**Directions**
Which lines in the entries contain the string "into"? Locate each one and copy it out in full, treating uppercase and lowercase as different.

Data drawn from a collection:

========================================================================

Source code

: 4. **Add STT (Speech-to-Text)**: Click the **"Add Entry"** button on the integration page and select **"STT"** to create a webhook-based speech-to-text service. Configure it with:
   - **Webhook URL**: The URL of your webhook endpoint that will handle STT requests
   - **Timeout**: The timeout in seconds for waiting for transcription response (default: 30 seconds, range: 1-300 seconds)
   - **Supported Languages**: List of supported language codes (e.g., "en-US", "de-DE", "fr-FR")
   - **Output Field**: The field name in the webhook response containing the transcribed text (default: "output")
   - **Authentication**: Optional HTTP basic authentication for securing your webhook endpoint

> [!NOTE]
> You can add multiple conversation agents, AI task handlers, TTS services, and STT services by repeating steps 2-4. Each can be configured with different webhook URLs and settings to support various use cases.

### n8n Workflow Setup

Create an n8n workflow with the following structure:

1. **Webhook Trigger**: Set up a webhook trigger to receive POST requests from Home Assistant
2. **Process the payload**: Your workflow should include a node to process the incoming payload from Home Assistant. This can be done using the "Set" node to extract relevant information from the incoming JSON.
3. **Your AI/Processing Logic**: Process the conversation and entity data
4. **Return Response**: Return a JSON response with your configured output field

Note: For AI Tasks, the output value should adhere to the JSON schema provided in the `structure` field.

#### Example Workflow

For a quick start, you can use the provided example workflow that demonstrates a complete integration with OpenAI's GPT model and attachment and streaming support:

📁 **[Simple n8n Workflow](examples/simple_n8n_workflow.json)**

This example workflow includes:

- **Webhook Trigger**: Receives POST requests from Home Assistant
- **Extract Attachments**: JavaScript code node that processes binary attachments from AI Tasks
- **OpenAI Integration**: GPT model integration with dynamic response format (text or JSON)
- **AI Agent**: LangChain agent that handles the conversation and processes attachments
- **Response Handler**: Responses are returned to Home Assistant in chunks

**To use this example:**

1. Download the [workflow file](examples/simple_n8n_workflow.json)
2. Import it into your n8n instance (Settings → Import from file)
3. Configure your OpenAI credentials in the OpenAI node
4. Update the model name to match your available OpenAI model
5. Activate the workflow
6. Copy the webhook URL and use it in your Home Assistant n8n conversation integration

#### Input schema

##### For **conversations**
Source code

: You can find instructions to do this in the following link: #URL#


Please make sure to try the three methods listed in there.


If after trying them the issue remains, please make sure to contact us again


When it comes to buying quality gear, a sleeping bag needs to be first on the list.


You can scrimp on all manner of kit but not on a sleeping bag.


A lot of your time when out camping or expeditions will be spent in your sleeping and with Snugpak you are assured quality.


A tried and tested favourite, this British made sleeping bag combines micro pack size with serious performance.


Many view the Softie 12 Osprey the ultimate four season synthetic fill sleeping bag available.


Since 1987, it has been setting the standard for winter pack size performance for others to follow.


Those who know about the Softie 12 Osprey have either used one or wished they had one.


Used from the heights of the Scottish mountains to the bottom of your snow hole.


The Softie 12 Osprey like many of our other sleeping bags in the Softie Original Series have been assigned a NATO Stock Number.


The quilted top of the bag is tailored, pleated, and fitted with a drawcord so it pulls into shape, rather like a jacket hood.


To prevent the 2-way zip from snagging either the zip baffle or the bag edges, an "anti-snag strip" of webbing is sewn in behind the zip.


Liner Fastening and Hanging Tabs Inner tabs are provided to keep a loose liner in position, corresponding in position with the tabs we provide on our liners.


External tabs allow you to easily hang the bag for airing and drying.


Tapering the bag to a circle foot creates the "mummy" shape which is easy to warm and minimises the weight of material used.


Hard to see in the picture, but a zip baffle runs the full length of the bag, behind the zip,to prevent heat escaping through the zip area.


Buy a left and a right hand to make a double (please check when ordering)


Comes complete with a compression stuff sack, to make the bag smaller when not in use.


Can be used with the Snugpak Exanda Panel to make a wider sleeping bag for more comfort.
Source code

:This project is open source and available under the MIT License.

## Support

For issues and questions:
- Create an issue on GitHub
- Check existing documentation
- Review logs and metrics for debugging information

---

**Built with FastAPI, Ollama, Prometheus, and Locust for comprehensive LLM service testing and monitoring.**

========================================================================

**Your solution**
2. Import it into your n8n instance (Settings → Import from file)
The quilted top of the bag is tailored, pleated, and fitted with a drawcord so it pulls into shape, rather like a jacket hood.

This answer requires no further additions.